One would think that an action and adventure game with a fairly interesting story would work well condensed into a couple hours of film, but Hitman unfortunately couldn’t pull off this seemingly easy task—even with a worthwhile leading man, Timothy Olyphant, playing the Hitman. Of course, it didn’t help that the movie’s director, who seemed to have a true appreciation of the game, was pulled midway through production.
Street Fighter (2009)
Another fighting game. Another bizarrely bad plot. And cast. And directing. And just about everything. The worst part—among the many—is how seriously the movie takes itself despite being based on a game which doesn’t take its story seriously at all. Despite a few well-choreographed fight scenes, Street Fighter should have kept off the pavement and stuck around the arcade where it belongs.
Wing Commander (1999)
Most failed adaptations suffer from the disconnect between the game’s creation and the movie’s—particularly the absence of the creator. Unfortunately for Wing Commander, it had no such excuse as it was the game’s creator himself who directed this financial and critical bomb, and turned futuristic space ships into flying hunks of junk.
Mortal Kombat: Annihilation (1997)
The original Mortal Kombat just barely skated along the silliness/self-awareness line to be accepted into guilty pleasure territory.

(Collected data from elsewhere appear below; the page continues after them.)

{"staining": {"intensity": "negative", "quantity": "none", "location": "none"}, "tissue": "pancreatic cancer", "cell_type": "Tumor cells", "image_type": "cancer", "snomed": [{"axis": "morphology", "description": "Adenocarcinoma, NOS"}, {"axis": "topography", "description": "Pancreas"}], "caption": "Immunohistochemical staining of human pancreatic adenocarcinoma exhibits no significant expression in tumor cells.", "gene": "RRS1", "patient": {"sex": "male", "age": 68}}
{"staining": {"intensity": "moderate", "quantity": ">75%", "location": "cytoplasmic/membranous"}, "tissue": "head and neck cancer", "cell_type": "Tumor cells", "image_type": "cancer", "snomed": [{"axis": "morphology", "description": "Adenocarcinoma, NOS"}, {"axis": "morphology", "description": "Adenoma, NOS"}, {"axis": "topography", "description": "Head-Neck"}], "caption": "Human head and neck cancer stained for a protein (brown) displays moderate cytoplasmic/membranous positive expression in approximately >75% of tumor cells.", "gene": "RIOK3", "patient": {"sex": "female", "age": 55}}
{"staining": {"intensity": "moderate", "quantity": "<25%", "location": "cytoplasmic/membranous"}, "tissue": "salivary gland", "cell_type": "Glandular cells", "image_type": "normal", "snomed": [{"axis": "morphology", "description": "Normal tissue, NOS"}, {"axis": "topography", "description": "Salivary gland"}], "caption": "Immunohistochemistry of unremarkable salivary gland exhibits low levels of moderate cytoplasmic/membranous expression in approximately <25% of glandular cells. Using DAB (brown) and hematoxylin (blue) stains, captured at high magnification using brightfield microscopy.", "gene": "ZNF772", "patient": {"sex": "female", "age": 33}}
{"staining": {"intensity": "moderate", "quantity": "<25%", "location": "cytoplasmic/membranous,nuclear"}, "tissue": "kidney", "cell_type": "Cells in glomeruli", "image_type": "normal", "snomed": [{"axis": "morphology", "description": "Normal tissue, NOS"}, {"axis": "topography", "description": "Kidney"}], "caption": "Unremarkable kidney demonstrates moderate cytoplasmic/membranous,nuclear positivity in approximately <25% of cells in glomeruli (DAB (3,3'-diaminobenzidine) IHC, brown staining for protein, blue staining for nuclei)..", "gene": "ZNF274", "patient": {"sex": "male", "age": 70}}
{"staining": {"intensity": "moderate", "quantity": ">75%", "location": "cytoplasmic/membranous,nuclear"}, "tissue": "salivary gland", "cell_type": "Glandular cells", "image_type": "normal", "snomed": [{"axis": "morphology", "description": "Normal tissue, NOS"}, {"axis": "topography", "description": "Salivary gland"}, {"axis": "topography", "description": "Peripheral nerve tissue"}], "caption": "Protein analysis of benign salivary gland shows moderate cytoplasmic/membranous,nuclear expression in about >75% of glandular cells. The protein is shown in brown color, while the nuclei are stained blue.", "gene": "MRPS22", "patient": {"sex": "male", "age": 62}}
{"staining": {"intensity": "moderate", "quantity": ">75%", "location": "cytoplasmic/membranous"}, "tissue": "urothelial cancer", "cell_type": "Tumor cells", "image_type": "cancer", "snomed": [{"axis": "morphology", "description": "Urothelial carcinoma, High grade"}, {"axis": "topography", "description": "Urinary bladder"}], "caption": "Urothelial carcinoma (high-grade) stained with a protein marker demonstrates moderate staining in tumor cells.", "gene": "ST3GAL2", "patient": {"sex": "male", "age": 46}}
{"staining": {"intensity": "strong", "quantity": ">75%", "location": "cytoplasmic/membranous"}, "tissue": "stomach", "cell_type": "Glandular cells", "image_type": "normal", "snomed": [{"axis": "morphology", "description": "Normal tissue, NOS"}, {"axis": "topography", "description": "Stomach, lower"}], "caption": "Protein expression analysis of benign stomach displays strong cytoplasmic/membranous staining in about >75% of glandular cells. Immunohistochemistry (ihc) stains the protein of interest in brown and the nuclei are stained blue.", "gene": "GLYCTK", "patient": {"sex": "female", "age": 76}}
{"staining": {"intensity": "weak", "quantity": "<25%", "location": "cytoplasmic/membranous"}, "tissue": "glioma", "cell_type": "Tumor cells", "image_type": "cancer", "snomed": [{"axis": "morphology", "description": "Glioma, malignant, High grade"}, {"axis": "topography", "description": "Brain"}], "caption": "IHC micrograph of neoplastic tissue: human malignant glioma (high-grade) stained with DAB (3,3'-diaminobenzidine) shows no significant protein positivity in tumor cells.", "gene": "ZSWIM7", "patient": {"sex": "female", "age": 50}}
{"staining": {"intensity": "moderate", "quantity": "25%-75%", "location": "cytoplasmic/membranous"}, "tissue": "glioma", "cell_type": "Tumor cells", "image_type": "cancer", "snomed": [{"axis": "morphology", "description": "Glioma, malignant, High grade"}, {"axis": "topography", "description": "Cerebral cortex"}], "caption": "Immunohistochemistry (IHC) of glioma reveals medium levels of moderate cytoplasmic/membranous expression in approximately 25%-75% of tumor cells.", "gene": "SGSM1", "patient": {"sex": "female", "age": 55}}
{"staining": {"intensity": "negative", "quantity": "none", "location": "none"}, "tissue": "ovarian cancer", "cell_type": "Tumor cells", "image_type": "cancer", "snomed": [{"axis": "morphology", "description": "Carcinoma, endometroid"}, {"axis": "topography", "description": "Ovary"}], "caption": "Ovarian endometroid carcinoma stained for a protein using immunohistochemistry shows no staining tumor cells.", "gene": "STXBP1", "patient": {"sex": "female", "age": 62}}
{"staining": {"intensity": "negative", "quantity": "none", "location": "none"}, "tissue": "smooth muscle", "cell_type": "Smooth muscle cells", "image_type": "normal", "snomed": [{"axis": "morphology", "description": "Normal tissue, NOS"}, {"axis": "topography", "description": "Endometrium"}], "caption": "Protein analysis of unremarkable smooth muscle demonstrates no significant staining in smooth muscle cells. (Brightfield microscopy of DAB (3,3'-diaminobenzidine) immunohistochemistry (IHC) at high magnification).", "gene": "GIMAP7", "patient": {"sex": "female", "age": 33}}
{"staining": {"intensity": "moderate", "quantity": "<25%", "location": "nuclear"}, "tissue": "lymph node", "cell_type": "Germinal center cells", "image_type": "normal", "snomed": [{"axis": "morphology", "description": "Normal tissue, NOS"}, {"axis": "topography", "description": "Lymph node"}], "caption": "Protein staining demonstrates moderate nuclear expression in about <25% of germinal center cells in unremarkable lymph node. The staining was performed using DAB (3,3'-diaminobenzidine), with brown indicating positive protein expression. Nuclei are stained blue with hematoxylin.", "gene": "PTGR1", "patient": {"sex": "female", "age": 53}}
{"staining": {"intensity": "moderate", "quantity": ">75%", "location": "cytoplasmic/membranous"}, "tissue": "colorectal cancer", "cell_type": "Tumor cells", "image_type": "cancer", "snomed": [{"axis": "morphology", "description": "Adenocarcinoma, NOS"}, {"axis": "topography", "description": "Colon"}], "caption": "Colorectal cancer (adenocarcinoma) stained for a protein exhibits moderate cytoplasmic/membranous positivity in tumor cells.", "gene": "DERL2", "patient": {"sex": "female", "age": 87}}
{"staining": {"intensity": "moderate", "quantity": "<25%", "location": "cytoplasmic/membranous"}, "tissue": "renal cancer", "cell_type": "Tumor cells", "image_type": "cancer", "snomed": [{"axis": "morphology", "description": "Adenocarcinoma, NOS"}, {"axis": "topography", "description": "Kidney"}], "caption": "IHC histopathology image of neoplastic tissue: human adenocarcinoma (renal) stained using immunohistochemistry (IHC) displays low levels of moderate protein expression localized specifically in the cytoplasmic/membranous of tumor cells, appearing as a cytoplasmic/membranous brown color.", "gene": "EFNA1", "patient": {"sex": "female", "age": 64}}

This sorry sequel unfortunately fell over the mark as it threw away what was good in the original and kept all the bad, the shallow acting (from Liu Kang in particular). In the end, you’re probably better off wasting your quarters trying to beat Tekken 2.
Resident Evil: Afterlife (2010)
The title is appropriate, considering the fact that this was just another sequel that disappointed fans of the previous adaptations. A film series that has surely overstayed its welcome on Earth (the franchise continues to live on via iTunes and various streaming services), this incarnation in particular lacked compelling action scenes, and of course offered little in the way of substantial storytelling. Dull and lifeless, here the afterlife brings no promise of redemption.
Silent Hill (2006)
Video games are often panned for their abysmally poor writing, so it’s rather strange that movie makers are unable to remedy that problem with the various talents at their disposal. Silent Hill is another adaptation that is utterly destroyed by a poor effort from screenwriters, suffering from both a baffling plot and cringe-worthy dialogue. The film might be an aesthetic achievement but it flounders in every other regard.
Tron Legacy (2010)
This adaptation offers stunning visual spectacles, but little else. The studio definitely got its money’s worth from the aesthetically-pleasing action scenes and remarkable depictions of new technology, but the lack of a real story and a compelling human element is probably why they didn’t make much of their money back. From start to finish, the sleek form swallows the shallow attempts at a compelling storyline.
Of course, the worst of the worst of the worst was directed by Uwe Boll. The video game was actually well-regarded for its inventive story, so it’s a shame that movie magic and a decent cast couldn’t break free from the double curse of video game adaptations and Uwe Boll. Everything about this picture is painful.
Are video game films forever doomed to failure? Considering the fact that modern games are essentially cinematic experiences in and of themselves, the (growing) heap of filmic disasters only serves as further proof that the bridge from console to megaplex is perhaps one best avoided. Life-like is good enough, and there is simply no replacing the experience of role-player fantasy.